Blockchain technology has yet to live up to the hype, according to Mastercard CEO Ajaypal Banga.
Speaking this week at the FinTech Ideas Festival, he told CNBC that Mastercard had reservations, even though it possesses the third most patents in this space.
“I think blockchain could be interesting, but the business model is not proven,” Banga said. “A lot of this has to improve and change over time.”
Mastercard is, however, “deeply invested” in a few ideas, including the potential to improve supply chains and problems with counterfeit goods. “There are interesting possibilities with blockchain and to ignore that would be a bad idea,” he commented. “We’re just saying we don’t know the business model yet.”
Among the many patents filed by Mastercard is an offering that would make transactions over the blockchain completely anonymous, from the point of origin to the amount being transacted.
The system would work by using an “intermediate” address when a transaction takes place using a public key.
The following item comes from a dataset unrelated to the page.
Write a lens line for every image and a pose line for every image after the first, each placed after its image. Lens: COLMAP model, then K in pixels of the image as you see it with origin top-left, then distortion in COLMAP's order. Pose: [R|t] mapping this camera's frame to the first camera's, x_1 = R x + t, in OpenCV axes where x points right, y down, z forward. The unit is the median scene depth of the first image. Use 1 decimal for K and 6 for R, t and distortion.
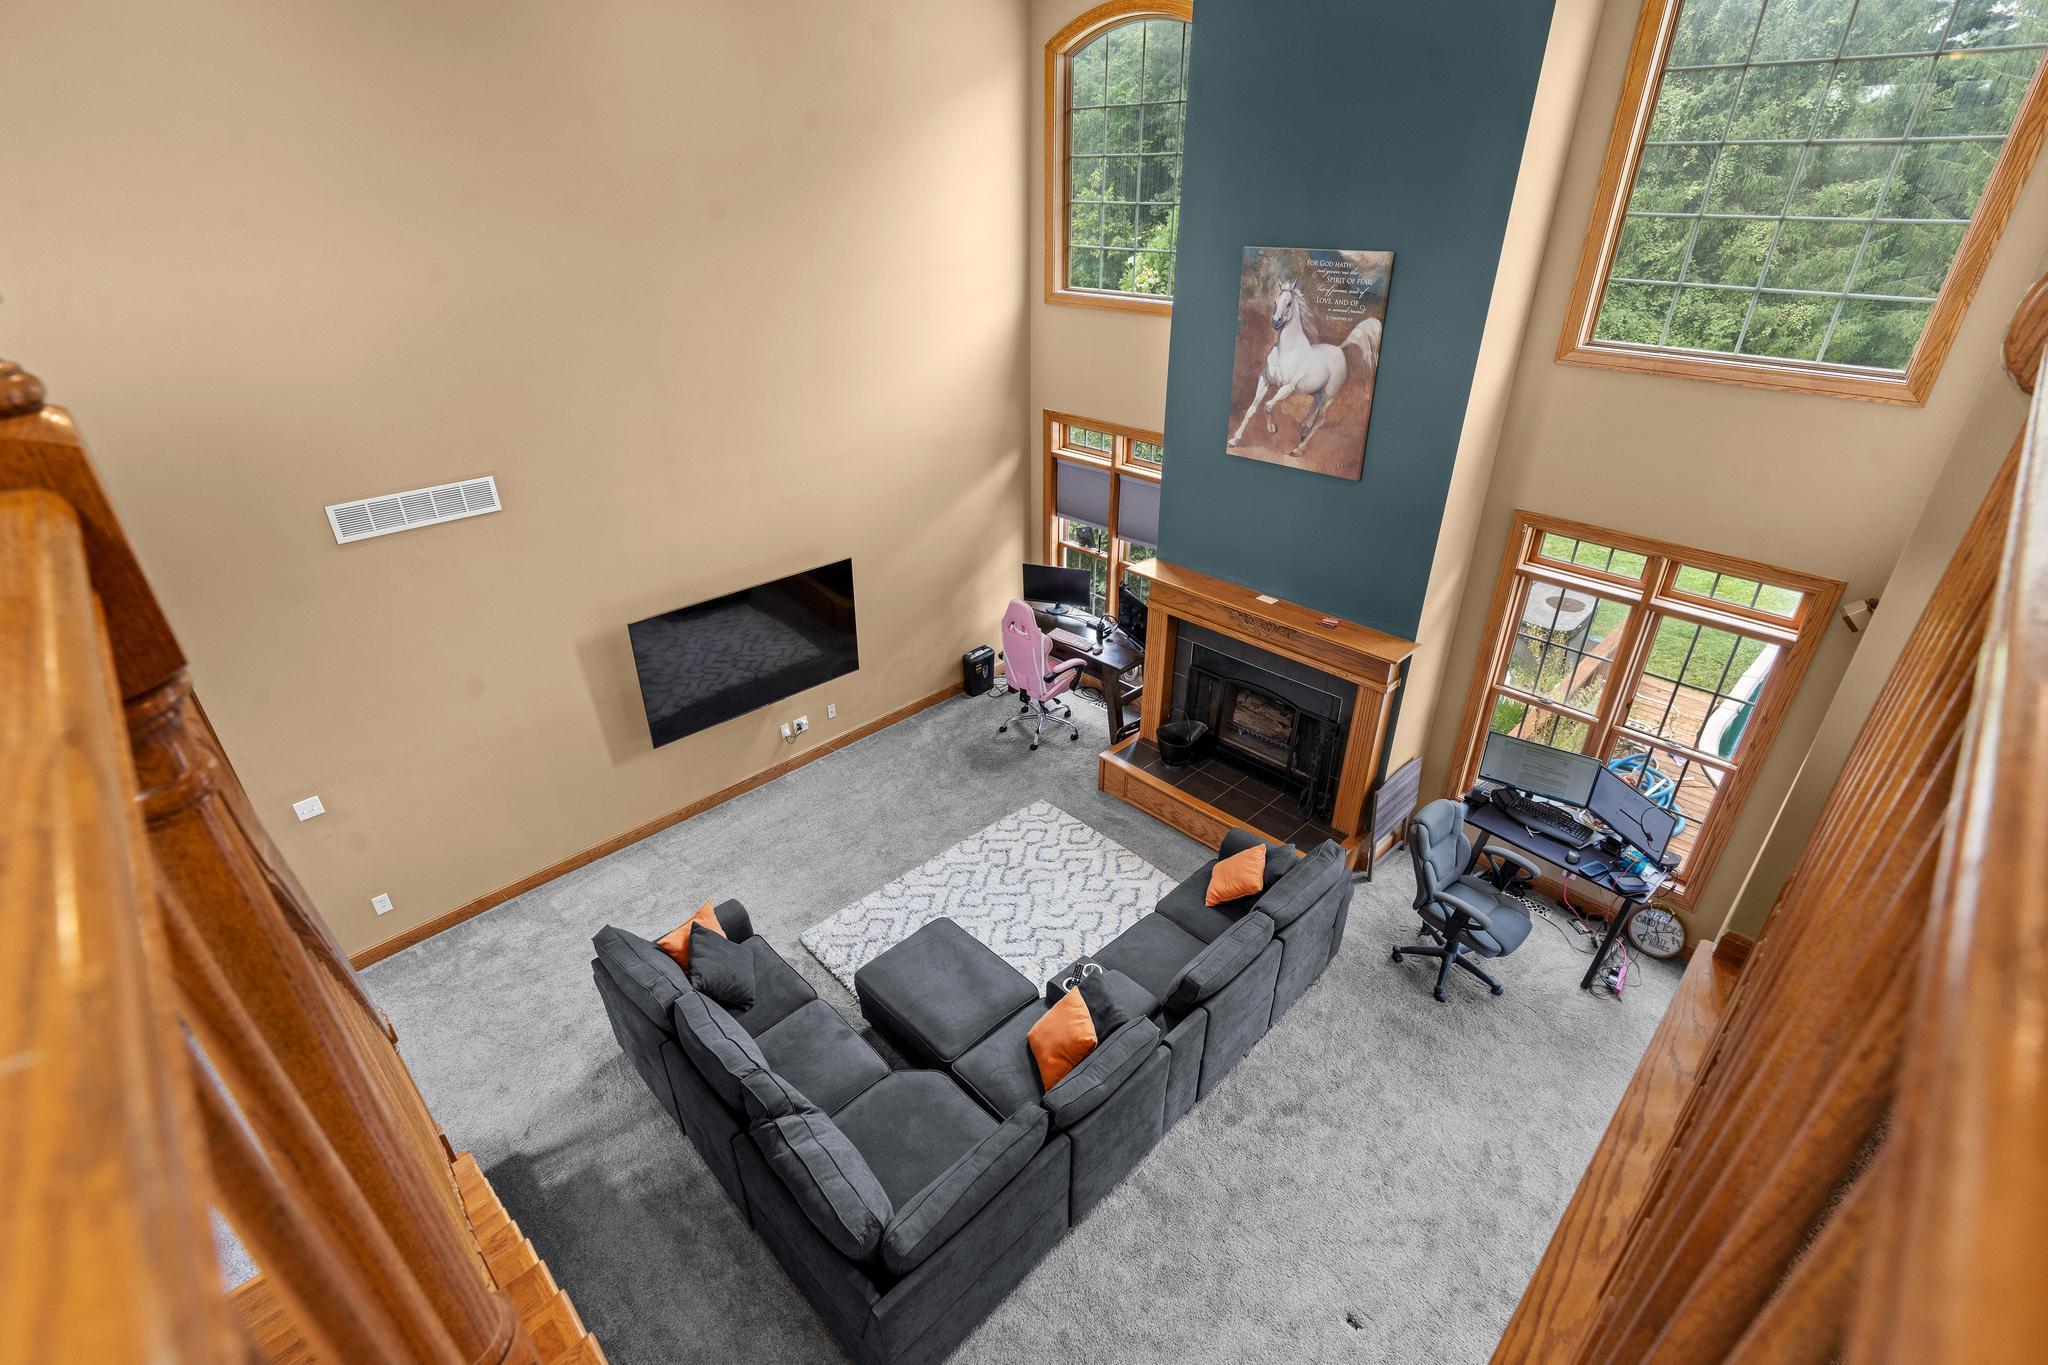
lens RADIAL K [[930.1, 0, 1024.0], [0, 930.1, 682.5], [0, 0, 1]] dist [-0.000312, 0.000096]
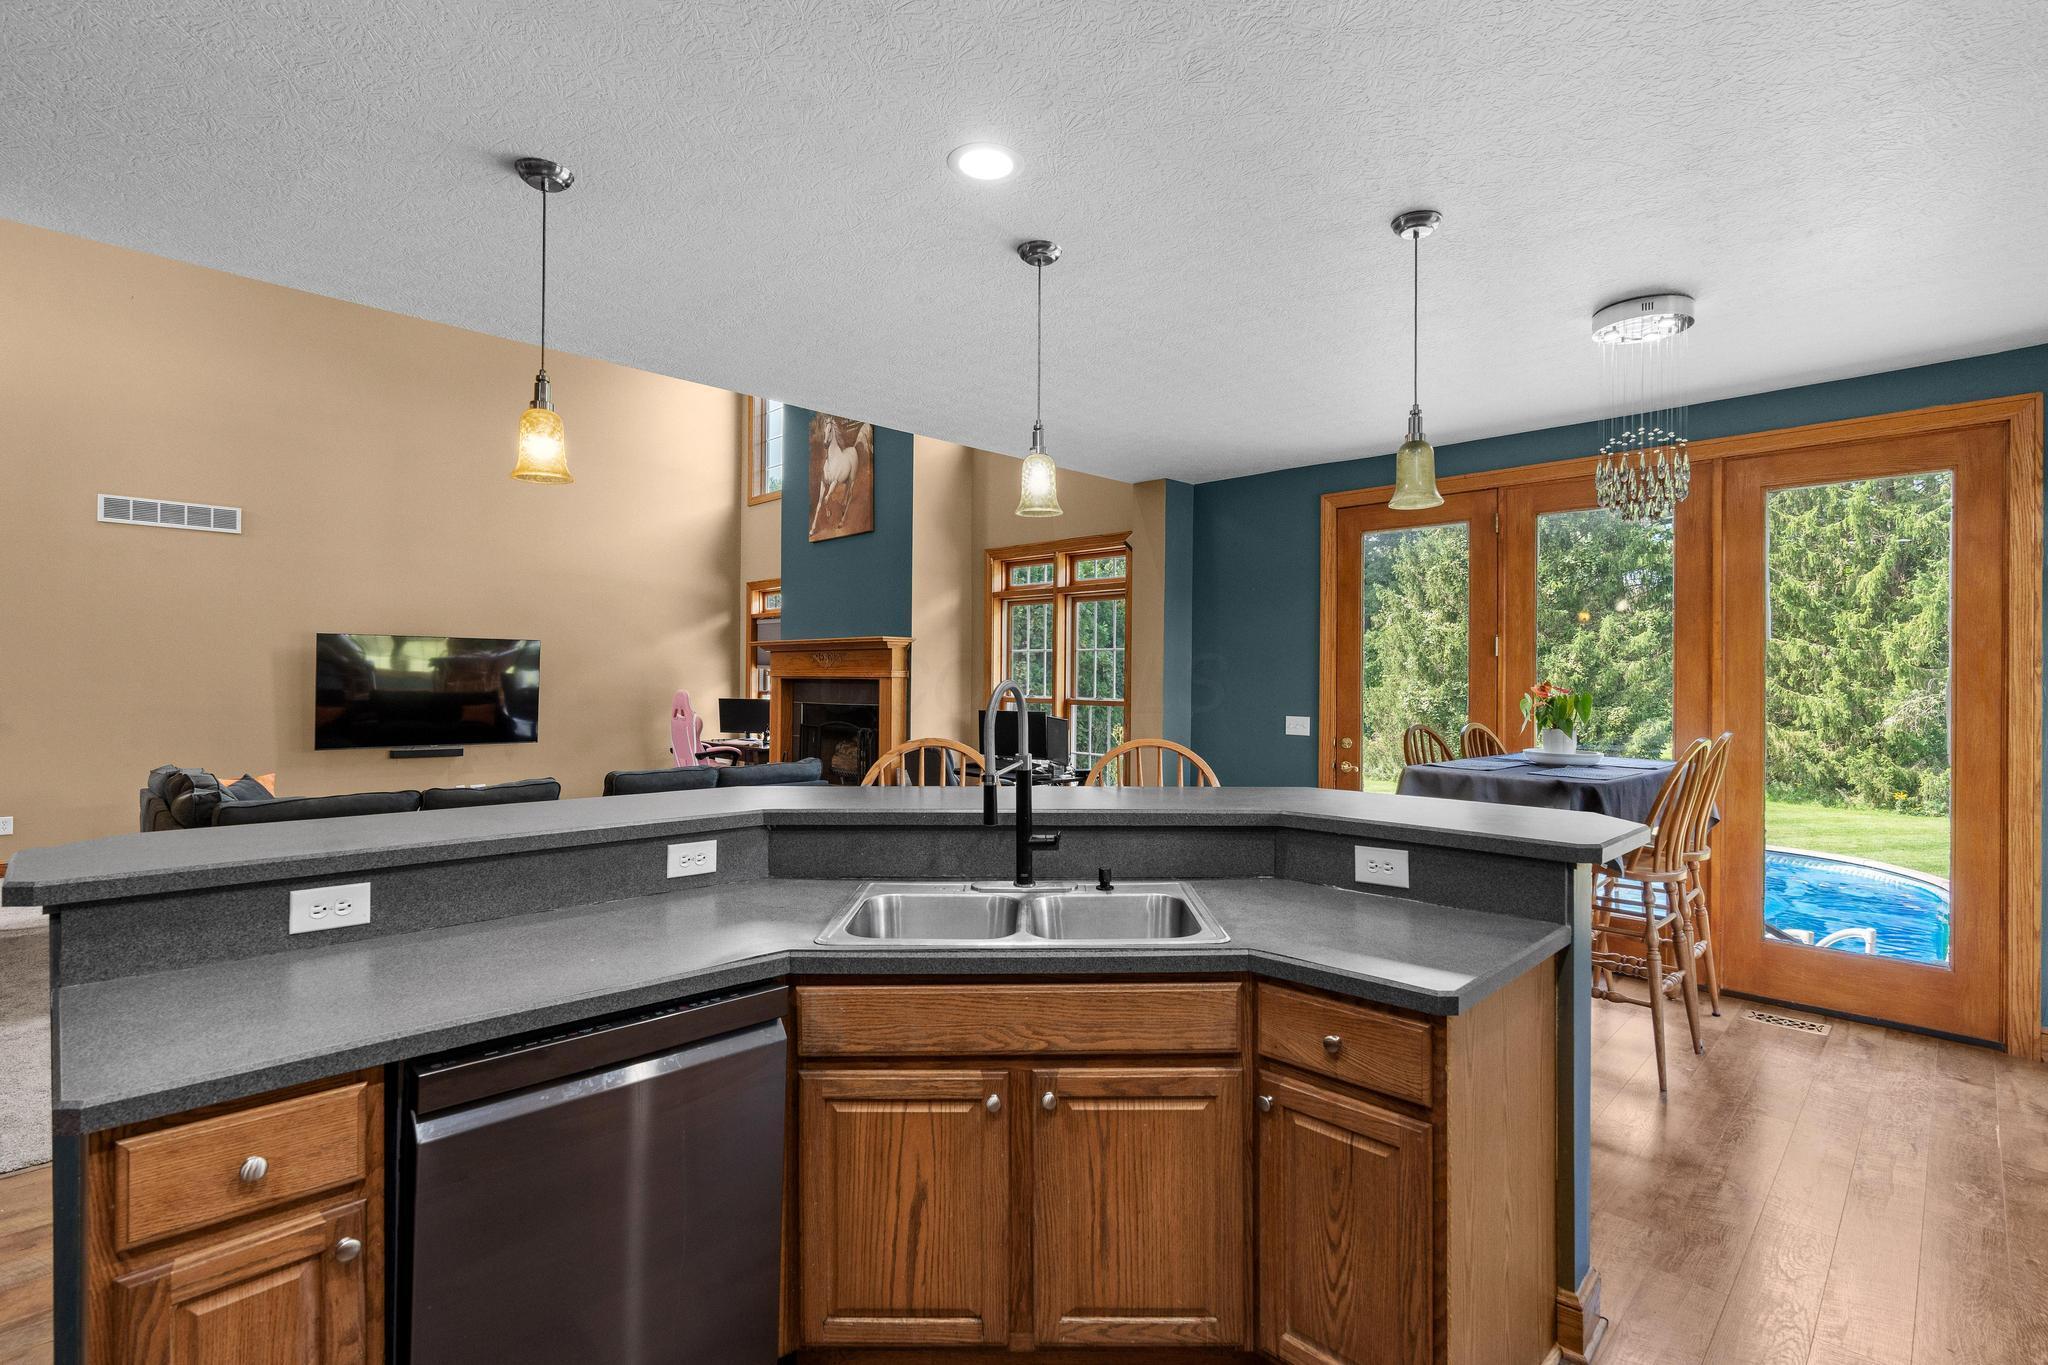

While the transaction data is stored, a new transaction and digital signature will be created using a private key. The transaction data containing the destination address and payment amount would then be sent on.
The filing states that: “The method would result in showing the user transferring funds to and receiving funds from only a small number of addresses that are also involved in a significantly large volume of transactions with various other users, thereby rendering the data innocuous.”
The amount will also be hidden by using multiple transfers through multiple addresses. The filing goes on to speak positively of cryptocurrencies and the blockchain ecosystem in general, stating that users are “flocking to various digital currencies,” as they prefer “the anonymity that blockchain transactions can provide.”
Mastercard added: “Specifically, it is often extremely difficult to identify the user behind a blockchain address, meaning that an individual can transfer or receive funds utilising a blockchain while keeping a high level of anonymity.”
However, blockchains can in fact be traceable through forensic analysis, with the application stating that “transactions can be traced due to the nature of the blockchain as an immutable ledger.”
The patent continued: “For instance, such data may, as it is accumulated and analysed, eventually reveal the user behind a wallet or at least provide information about them … However, the existing communications and attribution structure of blockchain technology such as Bitcoin require identification of where the transactions are emanating and terminating, in order to maintain the ledger.
“Thus, there is a need for a technical solution to increase the anonymisation of a wallet and the user associated therewith in a blockchain.”